[[ PROVIDED DATA open ]]

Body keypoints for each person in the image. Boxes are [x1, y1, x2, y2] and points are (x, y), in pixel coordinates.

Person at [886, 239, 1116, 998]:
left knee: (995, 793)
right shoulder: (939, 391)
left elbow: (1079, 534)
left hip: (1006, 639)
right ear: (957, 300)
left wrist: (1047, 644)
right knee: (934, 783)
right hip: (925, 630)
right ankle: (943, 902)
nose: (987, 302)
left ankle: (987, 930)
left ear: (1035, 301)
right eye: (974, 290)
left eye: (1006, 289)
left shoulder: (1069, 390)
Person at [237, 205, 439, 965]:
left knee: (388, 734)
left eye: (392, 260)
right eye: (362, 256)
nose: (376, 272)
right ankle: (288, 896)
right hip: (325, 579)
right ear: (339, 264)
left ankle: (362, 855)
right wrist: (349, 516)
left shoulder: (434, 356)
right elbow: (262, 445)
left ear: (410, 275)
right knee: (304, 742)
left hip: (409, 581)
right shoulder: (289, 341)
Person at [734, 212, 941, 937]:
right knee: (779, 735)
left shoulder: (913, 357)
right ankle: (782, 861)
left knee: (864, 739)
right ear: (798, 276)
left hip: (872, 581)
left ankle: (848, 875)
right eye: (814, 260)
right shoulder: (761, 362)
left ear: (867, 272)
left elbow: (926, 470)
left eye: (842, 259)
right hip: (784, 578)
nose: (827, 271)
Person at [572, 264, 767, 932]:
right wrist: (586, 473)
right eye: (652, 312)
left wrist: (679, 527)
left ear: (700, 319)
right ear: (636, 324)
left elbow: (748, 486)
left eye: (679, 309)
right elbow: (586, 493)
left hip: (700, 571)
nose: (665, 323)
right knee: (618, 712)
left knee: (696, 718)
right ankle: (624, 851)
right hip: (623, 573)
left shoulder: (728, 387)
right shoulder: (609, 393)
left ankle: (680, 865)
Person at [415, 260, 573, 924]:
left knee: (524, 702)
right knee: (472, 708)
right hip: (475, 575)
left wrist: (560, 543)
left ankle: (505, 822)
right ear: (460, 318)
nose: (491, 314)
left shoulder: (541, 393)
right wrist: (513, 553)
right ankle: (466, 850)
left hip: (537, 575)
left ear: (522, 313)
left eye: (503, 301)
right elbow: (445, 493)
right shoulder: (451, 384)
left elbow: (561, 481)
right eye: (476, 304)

[[ PROVIDED DATA closed ]]
[[ PROVIDED DATA open ]]

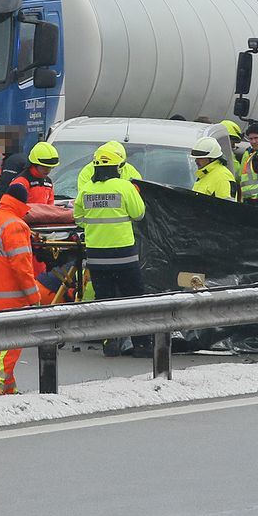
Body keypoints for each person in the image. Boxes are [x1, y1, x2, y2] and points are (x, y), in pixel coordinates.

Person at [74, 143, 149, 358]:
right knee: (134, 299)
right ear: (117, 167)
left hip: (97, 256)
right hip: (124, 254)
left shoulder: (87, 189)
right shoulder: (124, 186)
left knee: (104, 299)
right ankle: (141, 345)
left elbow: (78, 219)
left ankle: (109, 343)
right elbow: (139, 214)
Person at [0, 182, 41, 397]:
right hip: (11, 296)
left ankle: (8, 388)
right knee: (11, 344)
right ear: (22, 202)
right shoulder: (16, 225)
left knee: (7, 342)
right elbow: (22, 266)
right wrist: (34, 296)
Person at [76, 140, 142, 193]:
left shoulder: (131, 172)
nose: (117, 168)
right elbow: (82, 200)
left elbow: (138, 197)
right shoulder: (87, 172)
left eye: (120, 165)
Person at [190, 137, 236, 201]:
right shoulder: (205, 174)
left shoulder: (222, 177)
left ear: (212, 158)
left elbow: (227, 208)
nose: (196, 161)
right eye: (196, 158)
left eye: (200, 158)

[[ PROVIDED DATA closed ]]
[[ PROVIDED DATA open ]]

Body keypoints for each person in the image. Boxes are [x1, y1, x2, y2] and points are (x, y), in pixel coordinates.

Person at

[[ PROVIDED DATA closed ]]

TASK TO CARRY OUT: Reproduce exactly the stretch of the material above that starts at the line with "right hip: (325, 579)" and ends at the line with "left shoulder: (913, 357)", both included, and nothing else.

ANSWER FOR THE TASK:
right hip: (325, 579)
right ear: (339, 264)
left ankle: (362, 855)
right wrist: (349, 516)
left shoulder: (434, 356)
right elbow: (262, 445)
left ear: (410, 275)
right knee: (304, 742)
left hip: (409, 581)
right shoulder: (289, 341)
Person at [734, 212, 941, 937]:
right knee: (779, 735)
left shoulder: (913, 357)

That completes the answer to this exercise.